Predigt MCC Köln, 22. Sept. 2013
Ines-Paul Baumann
Mt 22,1-14 & Lk 14,15-24 „Das Gleichnis vom großen Fest / vom königlichen Hochzeitsmahl“
Am 22. September im Jahre 86 nach Christus kam die Heilige Geist müde und erschöpft von ihrem Arbeitstag nach Hause. Sie hatte vielen Menschen Trost gespendet, sie an die Worte Jesu erinnert und mit der Wahrheit freigesetzt aus allerlei Lügengespinsten über ihr Selbstbild und Gottesbild. Jetzt wollte die Heilige Geist nur noch die Beine hochlegen und ein bisschen entspannen.
Kaum hatte sie die Wohnungstür hinter sich zugezogen, kam Jesus in den Flur getänzelt, in der Hand einen Zauberhut mit einem weißen Tuch. „Na, Ru? Was darf’s denn heute abend sein?“, fragte er und zog an dem Tuch, als wolle er etwas hervorzaubern. „Lust auf ein leckeres Abendmahl? Oder ist dir mehr nach einer Speisung mit den 4000? Oder sollen wir uns bei einem Pharisäer einladen?“
Die Heilige Geist blickte Jesus gespielt böse an und schleppte sich in die Küche, wo sie sich in einen Stuhl fallen ließ. „Fußwaschung wäre mir jetzt am liebsten“, seufzte sie und sah sich um. „Wo ist denn die Schöpferin?“, fragte sie. – „Überall und nirgends, wie immer, und in Ewigkeit, Amen!“ drehte Jesus mit offenen Armen eine Pirouette und zeigte elegant-schwungvoll in den gesamten Raum.

**Auszüge aus Einträgen:**

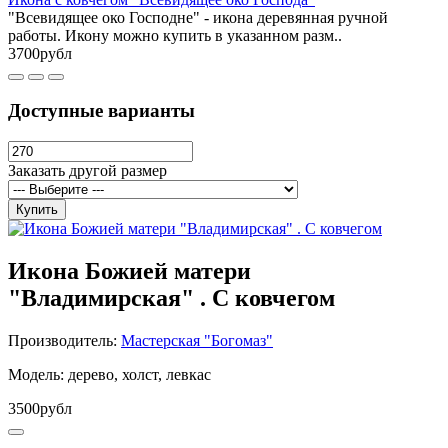
"Всевидящее око Господне" - икона деревянная ручной
работы. Икону можно купить в указанном разм..
3700рубл
Доступные варианты
Заказать другой размер
Купить
Икона Божией матери
"Владимирская" . С ковчегом
Производитель:
Мастерская "Богомаз"
Модель: дерево, холст, левкас
3500рубл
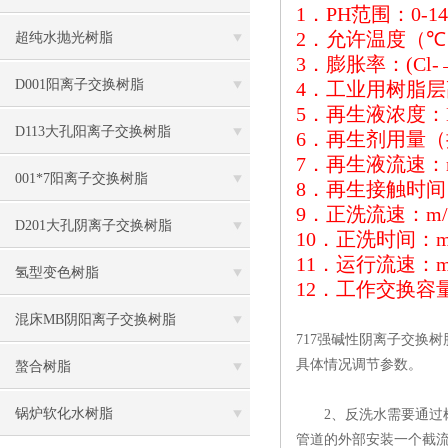
1
．
PH
范围：
0-14
2
．允许温度（
℃
超纯水抛光树脂
3
．膨胀率：
(Cl-
D001阳离子交换树脂
4
．工业用树脂层
5
．再生液浓度：
D113大孔阳离子交换树脂
6
．再生剂用量（
7
．再生液流速：
001*7阳离子交换树脂
8
．再生接触时间
9
．正洗流速：
m/
D201大孔阴离子交换树脂
10
．正洗时间：
m
11
．运行流速：
m
氢型变色树脂
12
．工作交换容
混床MB阴阳离子交换树脂
717强碱性阴离子交换
具体情况调节参数。
螯合树脂
锅炉软化水树脂
2、反洗水需要通过树
管道的外部安装一个截流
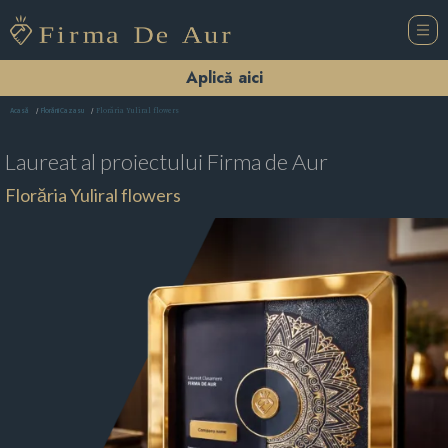
Aplică aici
Florăria Yuliral flowers
Acasă
Florării Cazasu
Laureat al proiectului
Firma de Aur
Florăria Yuliral flowers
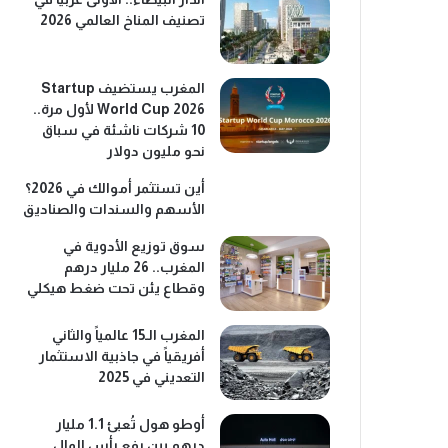
تصنيف المناخ العالمي 2026
المغرب يستضيف Startup
World Cup 2026 لأول مرة..
10 شركات ناشئة في سباق
نحو مليون دولار
أين تستثمر أموالك في 2026؟
الأسهم والسندات والصناديق
سوق توزيع الأدوية في
المغرب.. 26 مليار درهم
وقطاع يئن تحت ضغط هيكلي
المغرب الـ15 عالمياً والثاني
أفريقياً في جاذبية الاستثمار
التعديني في 2025
أوطو هول تُعبئ 1.1 مليار
درهم بين رفع رأس المال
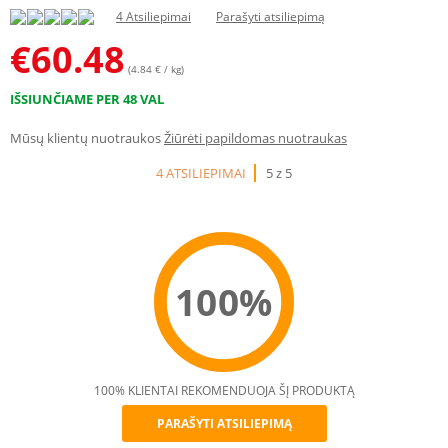
4 Atsiliepimai
Parašyti atsiliepimą
€
60.48
(4.84 € / kg)
IŠSIUNČIAME PER 48 VAL
Mūsų klientų nuotraukos
Žiūrėti papildomas nuotraukas
4 ATSILIEPIMAI
5 z 5
100%
100% KLIENTAI REKOMENDUOJA ŠĮ PRODUKTĄ
PARAŠYTI ATSILIEPIMĄ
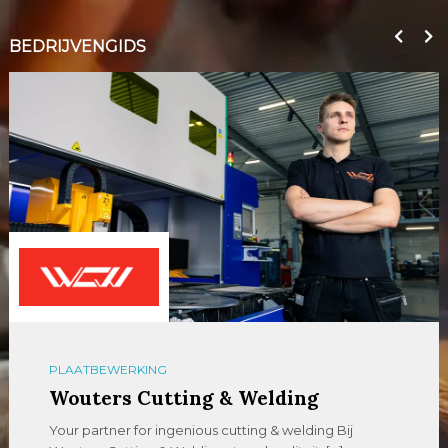
BEDRIJVENGIDS
PLAATBEWERKING
Wouters Cutting & Welding
Your partner for ingenious cutting & welding Bij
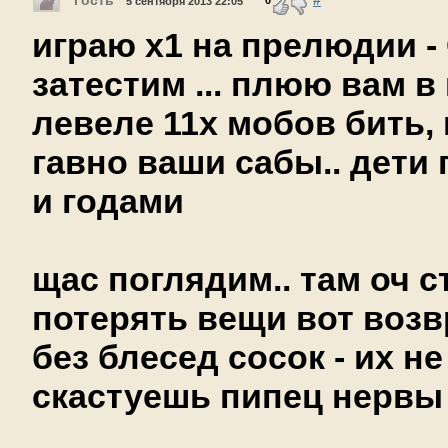
Гость
#
0
5 сентября 2013 22:05
играю x1 на прелюдии - 
затестим ... плюю вам в
левеле 11х мобов бить,
гавно ваши сабы.. дети 
и годами
щас поглядим.. там оч 
потерять вещи вот воз
без блесед сосок - их н
скастуешь пипец нервы 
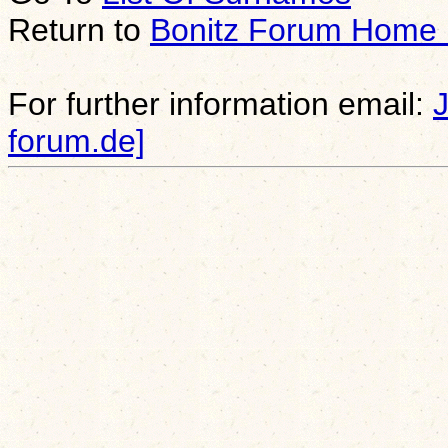
Return to
Bonitz Forum Home
For further information email:
forum.de]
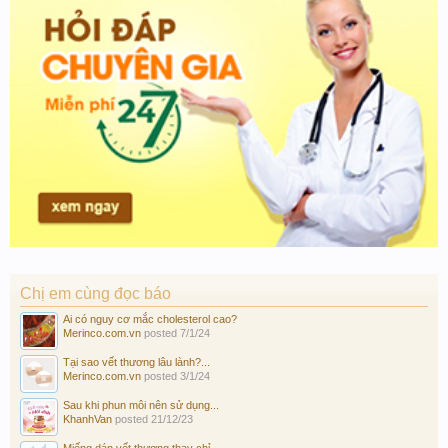
Chị em cùng đọc báo
Ai có nguy cơ mắc cholesterol cao?
Merinco.com.vn
posted
7/1/24
Tại sao vết thương lâu lành?...
Merinco.com.vn
posted
3/1/24
Sau khi phun môi nên sử dụng...
KhanhVan
posted
21/12/23
Miếng dán vết thương thay chỉ...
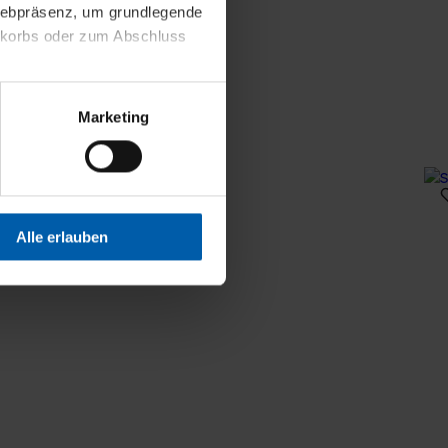
 Webpräsenz, um grundlegende
nkorbs oder zum Abschluss
altens und Ihres Profils
Marketing
Webpräsenz speichern wir
 etwa unsere
en zu können.
isiertes Einkaufserlebnis
Alle erlauben
festlegen, die Sie erlauben
 nur die notwendigen Cookies
es und ihren
einsehen. Über den
en. Ihre Einwilligung ist
 Wirkung für die Zukunft
tellungen und die damit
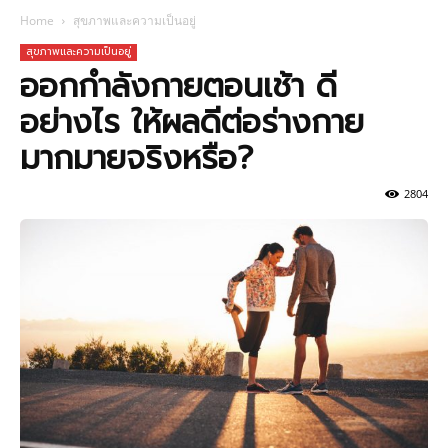
Home
สุขภาพและความเป็นอยู่
สุขภาพและความเป็นอยู่
ออกกำลังกายตอนเช้า ดี
อย่างไร ให้ผลดีต่อร่างกาย
มากมายจริงหรือ?
2804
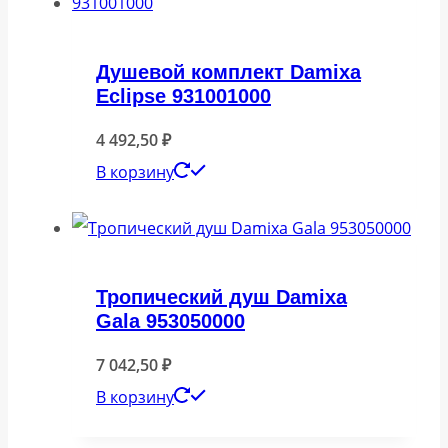
Душевой комплект Damixa
Eclipse 931001000
4 492,50
₽
В корзину
Тропический душ Damixa
Gala 953050000
7 042,50
₽
В корзину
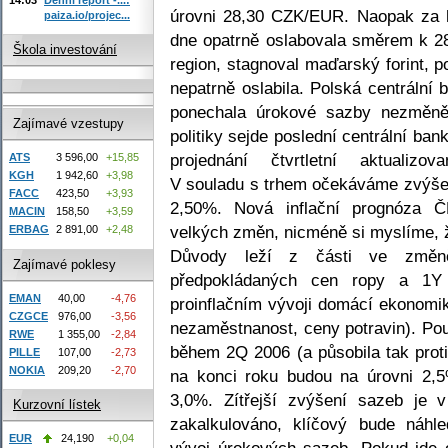
úrovni 28,30 CZK/EUR. Naopak za 
paiza.io/projec...
dne opatrně oslabovala směrem k 2
Škola investování
region, stagnoval maďarský forint, 
nepatrně oslabila. Polská centráln
ponechala úrokové sazby nezměně
Zajímavé vzestupy
politiky sejde poslední centrální b
projednání čtvrtletní aktualiz
ATS
3 596,00
+15,85
KGH
1 942,60
+3,98
V souladu s trhem očekáváme zvýše
FACC
423,50
+3,93
2,50%. Nová inflační prognóza Č
MACIN
158,50
+3,59
velkých změn, nicméně si myslíme,
ERBAG
2 891,00
+2,48
Důvody leží z části ve změně
Zajímavé poklesy
předpokládaných cen ropy a 1
EMAN
40,00
-4,76
proinflačním vývoji domácí ekonomi
CZGCE
976,00
-3,56
nezaměstnanost, ceny potravin). Pou
RWE
1 355,00
-2,84
během 2Q 2006 (a působila tak prot
PILLE
107,00
-2,73
NOKIA
209,20
-2,70
na konci roku budou na úrovni 2,
3,0%. Zítřejší zvýšení sazeb je
Kurzovní lístek
zakalkulováno, klíčový bude náhl
EUR
24,190
+0,04
vývoj úrokových sazeb. Pokud jde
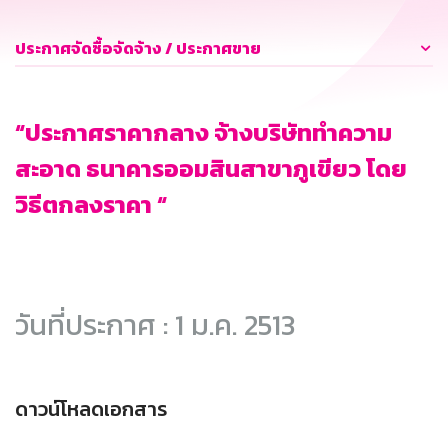
ประกาศจัดซื้อจัดจ้าง / ประกาศขาย
“ประกาศราคากลาง จ้างบริษัททำความ
สะอาด ธนาคารออมสินสาขาภูเขียว โดย
วิธีตกลงราคา “
วันที่ประกาศ : 1 ม.ค. 2513
ดาวน์โหลดเอกสาร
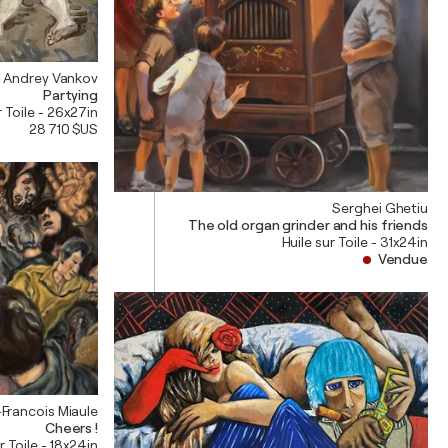
Andrey Vankov
Partying
r Toile - 26x27in
28 710 $US
Serghei Ghetiu
The old organ grinder and his friends
Huile sur Toile - 31x24in
Vendue
Francois Miaule
Cheers !
r Toile - 18x24in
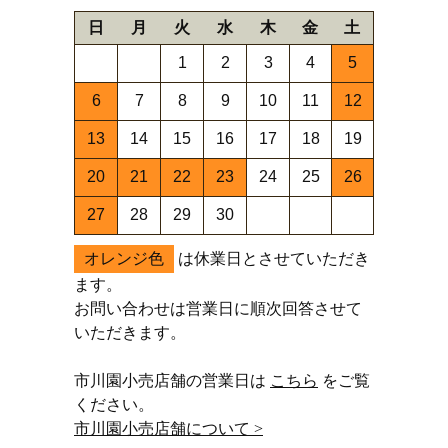
日
月
火
水
木
金
土
1
2
3
4
5
6
7
8
9
10
11
12
13
14
15
16
17
18
19
20
21
22
23
24
25
26
27
28
29
30
オレンジ色
は休業日とさせていただき
ます。
お問い合わせは営業日に順次回答させて
いただきます。
市川園小売店舗の営業日は
こちら
をご覧
ください。
市川園小売店舗について >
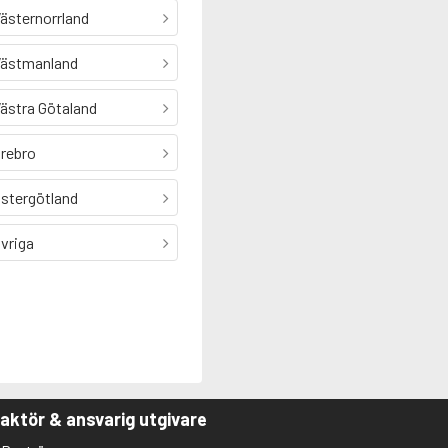
ästernorrland
ästmanland
ästra Götaland
rebro
stergötland
vriga
aktör & ansvarig utgivare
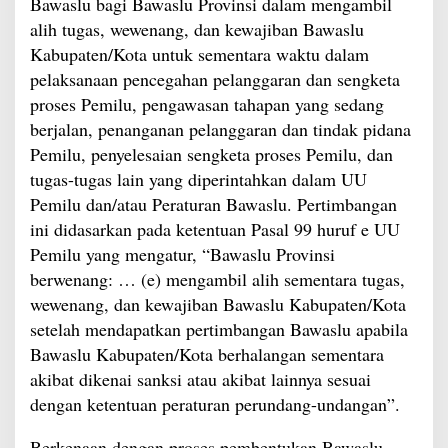
Bawaslu bagi Bawaslu Provinsi dalam mengambil
alih tugas, wewenang, dan kewajiban Bawaslu
Kabupaten/Kota untuk sementara waktu dalam
pelaksanaan pencegahan pelanggaran dan sengketa
proses Pemilu, pengawasan tahapan yang sedang
berjalan, penanganan pelanggaran dan tindak pidana
Pemilu, penyelesaian sengketa proses Pemilu, dan
tugas-tugas lain yang diperintahkan dalam UU
Pemilu dan/atau Peraturan Bawaslu. Pertimbangan
ini didasarkan pada ketentuan Pasal 99 huruf e UU
Pemilu yang mengatur, “Bawaslu Provinsi
berwenang: … (e) mengambil alih sementara tugas,
wewenang, dan kewajiban Bawaslu Kabupaten/Kota
setelah mendapatkan pertimbangan Bawaslu apabila
Bawaslu Kabupaten/Kota berhalangan sementara
akibat dikenai sanksi atau akibat lainnya sesuai
dengan ketentuan peraturan perundang-undangan”.
Berkenaan dengan proses pembentukan Bawaslu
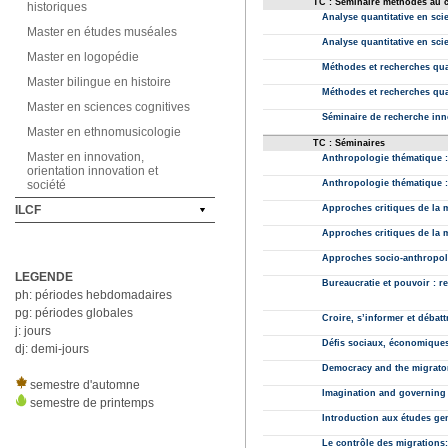
historiques
Master en études muséales
Master en logopédie
Master bilingue en histoire
Master en sciences cognitives
Master en ethnomusicologie
Master en innovation,
orientation innovation et
société
ILCF
LEGENDE
ph: périodes hebdomadaires
pg: périodes globales
j: jours
dj: demi-jours
semestre d'automne
semestre de printemps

**Aufgaben:**
• 1. Was hielt Jesus laut der Predigt in der Hand, als er in den Flur kam?
• 2. Gib aus der Predigt wortgetreu den Abschnitt wieder, der bei „Kaum hatte sie“ beginnt und bei „den gesamten Raum.“ endet.

**Antworten:**
• 1. Einen Zauberhut mit einem weißen Tuch.

• 2.
Kaum hatte sie die Wohnungstür hinter sich zugezogen, kam Jesus in den Flur getänzelt, in der Hand einen Zauberhut mit einem weißen Tuch. „Na, Ru? Was darf’s denn heute abend sein?“, fragte er und zog an dem Tuch, als wolle er etwas hervorzaubern. „Lust auf ein leckeres Abendmahl? Oder ist dir mehr nach einer Speisung mit den 4000? Oder sollen wir uns bei einem Pharisäer einladen?“
Die Heilige Geist blickte Jesus gespielt böse an und schleppte sich in die Küche, wo sie sich in einen Stuhl fallen ließ. „Fußwaschung wäre mir jetzt am liebsten“, seufzte sie und sah sich um. „Wo ist denn die Schöpferin?“, fragte sie. – „Überall und nirgends, wie immer, und in Ewigkeit, Amen!“ drehte Jesus mit offenen Armen eine Pirouette und zeigte elegant-schwungvoll in den gesamten Raum.